Famous for Ranthambore, there are other beauties not to be missed in Rajasthan. With far fewer tourists, Keoladeo is an artificial wetland dating back to the 1700s and an ornithological orgy, to use the technical term. And Sariska is home to leopard, jungle cats, hyena, chowsingha and sambar deer and ancient archaeology. And last, but not least, Desert National Park, which protects vast swathes of the Thar.
The palaces are out of this world, but you can also swap chauffeur for cycle and have one foot firmly planted in the grass roots of Rajasthan when visiting, for example, indigenous Bishnoi desert dwellers, or dining and staying with homestay owners. Tailor made trips in Rajasthan are not all silver and silks; there are plenty of gems to be found in real Rajasthan too.
Regal, colourful cities are what many people seek out, but the desert gateway towns of Jaisalmer and Bikaner are spectacular too. The former is home to an ancient fortified city, constructed of sandstone and so merging magically with the desert landscapes. The latter has fewer tourists but still vibrant with the compulsory fort, camel safaris and two stunning temples: the Jain Bhandasar, and Hindu Lakshminath.
A region once brimming with aristocrats, the fading glamour of their havelis (mansion houses) are a sight to behold in this desert region. Tumbleweed blows through courtyards boasting stunning murals, colonnades and obsolete opulence. Some are being restored, others are simply there to be photographed and figure out how these places came to be. Check out the eco-glamping gorgeousness at Mandawa too.
A colourful stop on Rajasthan’s multicoloured magic carpet, this time blue. The mammoth Mehrangarh Fort oversees the city like a lion overseeing its pride, the ancient, blue houses seeming to worship at its feet. Delve deeper to discover markets bursting with every colour of the rainbow. Jodhpur is also gateway to the Thar Desert where villages are home to contrasting desert dwellers, the Bishnoi and Bhil.
Bang in the middle of this desert state is a wild array of tropical forest, with ruined temples popping up at sporadic points and the eyes of fauna such as nilgai, sambar, jungle cats and, of course, the great Bengal tiger all watching the goings on in their precious habitats.

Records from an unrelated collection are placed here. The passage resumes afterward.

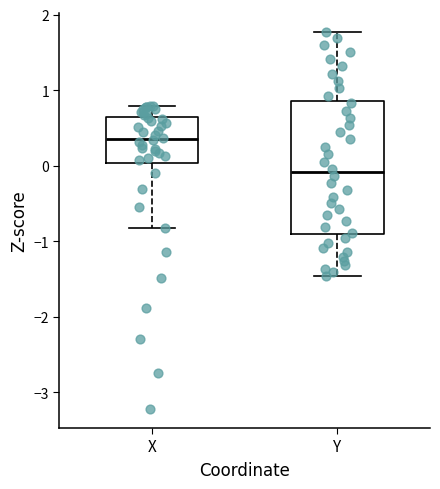

Where does the upper whisker of the box for Y end on the y-axis? The values are not printed on the chart, so give them approximately, as read against the axis.

1.8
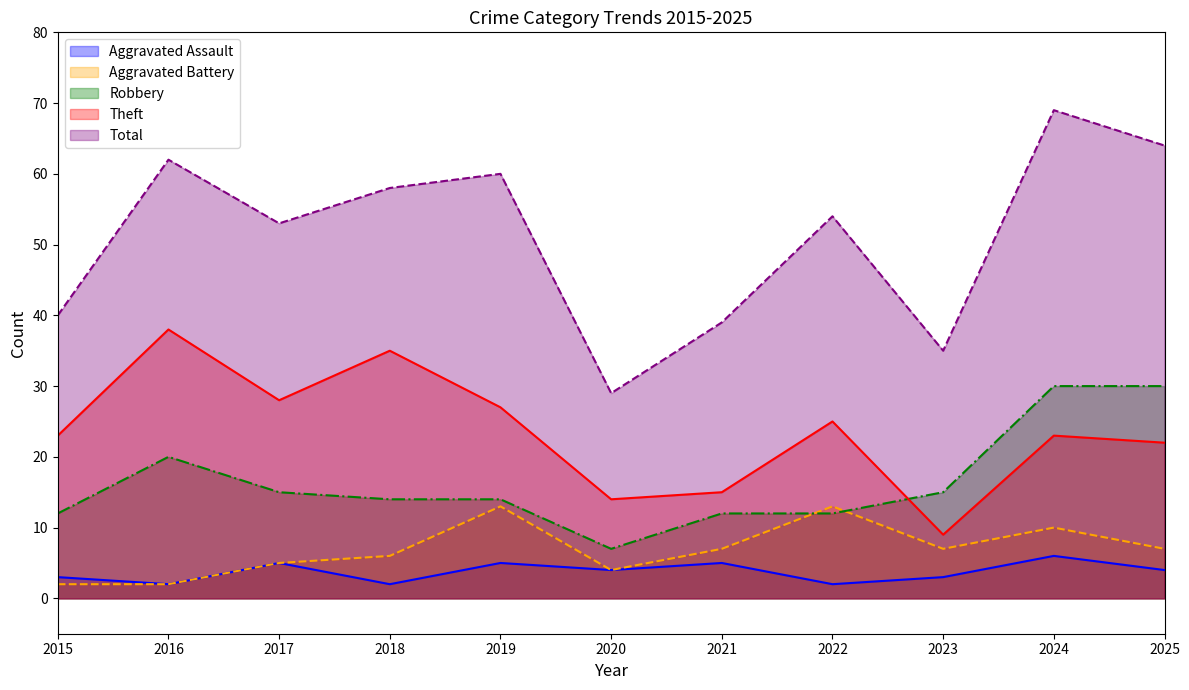

Reading left to right, extract all data points from this chart.

Aggravated Assault: 3	2	5	2	5	4	5	2	3	6	4
Aggravated Battery: 2	2	5	6	13	4	7	13	7	10	7
Robbery: 12	20	15	14	14	7	12	12	15	30	30
Theft: 23	38	28	35	27	14	15	25	9	23	22
Total: 40	62	53	58	60	29	39	54	35	69	64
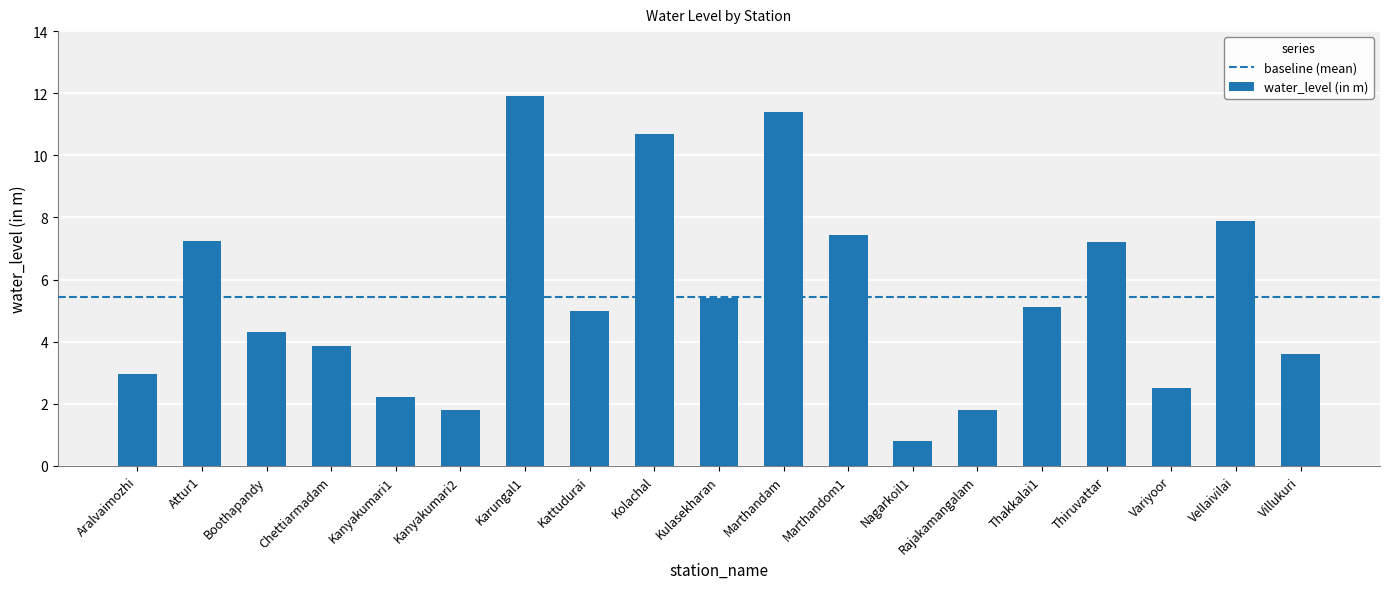

Approximately how many times larger is the value at Kanyakumari1 compared to Rajakamangalam?

1.2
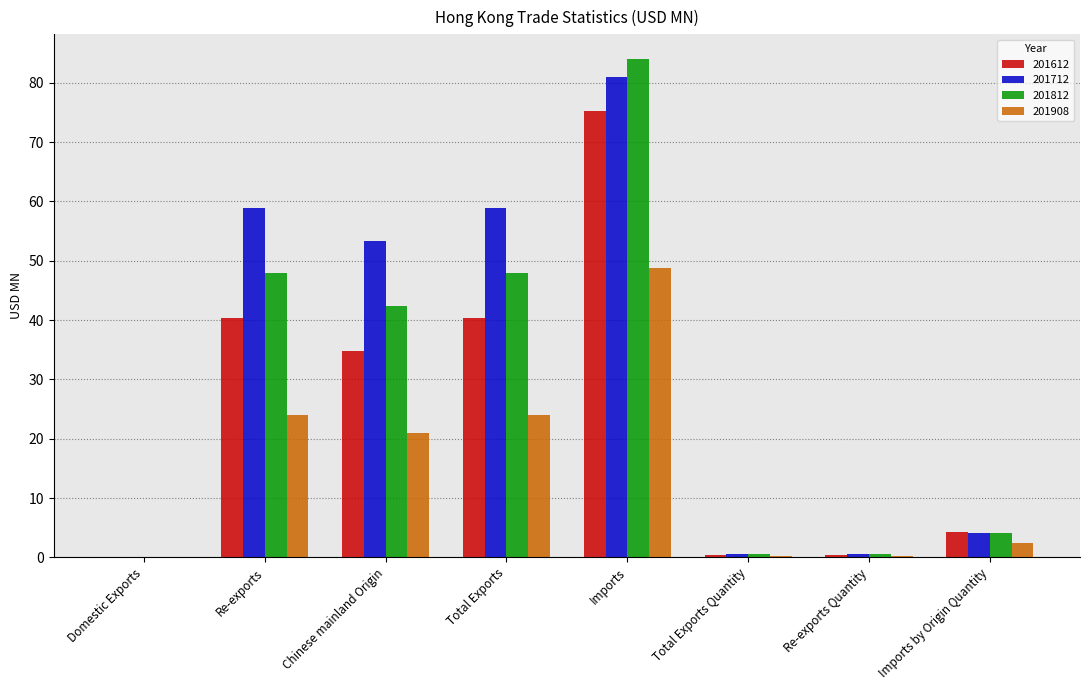

At which label does 201812 first exceed 42?

Re-exports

It is a very special place and somewhere to spend a few days if possible, not just a ‘been there, done that’ scenario.
Heritage heaven, Rajasthan boasts some of the world’s most luxurious, but not always astronomical, sleeps. Stay in beautifully restored forts or former Raj’s palaces, boasting fine Rajput or Mughal architecture. Overlook Lake Pichola in a beaux arts palace in Udaipur , a 19th century former home of the Maharaja of Jaipur or a symmetrical beauty in Bikaner. Heritage hotels are places to immerse yourself in class and opulence.
The gateway to the great Thar Desert, this sandstone fort looks like it could be washed away in a storm, if there was such a thing. But in fact, this fort, a UNESCO World Heritage Site inside the eponymous ancient city, has stood the test of time since 1156 when it was built by Rajput ruler Rawal Jaisal, after whom it was named. It is now home to hotels, markets and a lot of camels.
It may have been a real working tradition in times gone by, but it is now just a tourist trap, and an animal trap, with camels and elephants being abused, dressed up, made to race and generally whooped up into a frenzy simply to keep tourists happy. Not a happy sight at all. And while we are at it, the Brahma Temple is not great either, with more pushy hawkers than cultural highlights.
It may seem magnificent but often the animals are severely mistreated in order to perform or conform, with mahouts, or elephant trainers, shackling them or using a bull hook to tame them. The Amber Palace in Jaipur is just horrific for this, with over 150 elephants carrying tourists up and down the hill. Similarly, elephant polo wouldn’t be one of our favourites. Read our ‘Elephants in tourism’ guide for more details.
Especially when it comes to dress sense. For women, in particular, showing bare legs, shoulders and wearing low cut tops are a faux pas. And always cover your head in places of worship. Please also practise responsible photography. Rajasthan is so stunningly beautiful, it is hard to keep the cameras at bay; but always ask before you snap.
Sometimes people want to head to the state with the sole mission of seeing a tiger in Ranthambore. And they are extraordinary, but don’t forget there are Asian lions and sloth bears in Rajasthan too – as well as leopard, elephants, buffalo, rhino, monkeys, wolves and a veritable fiesta of birdlife.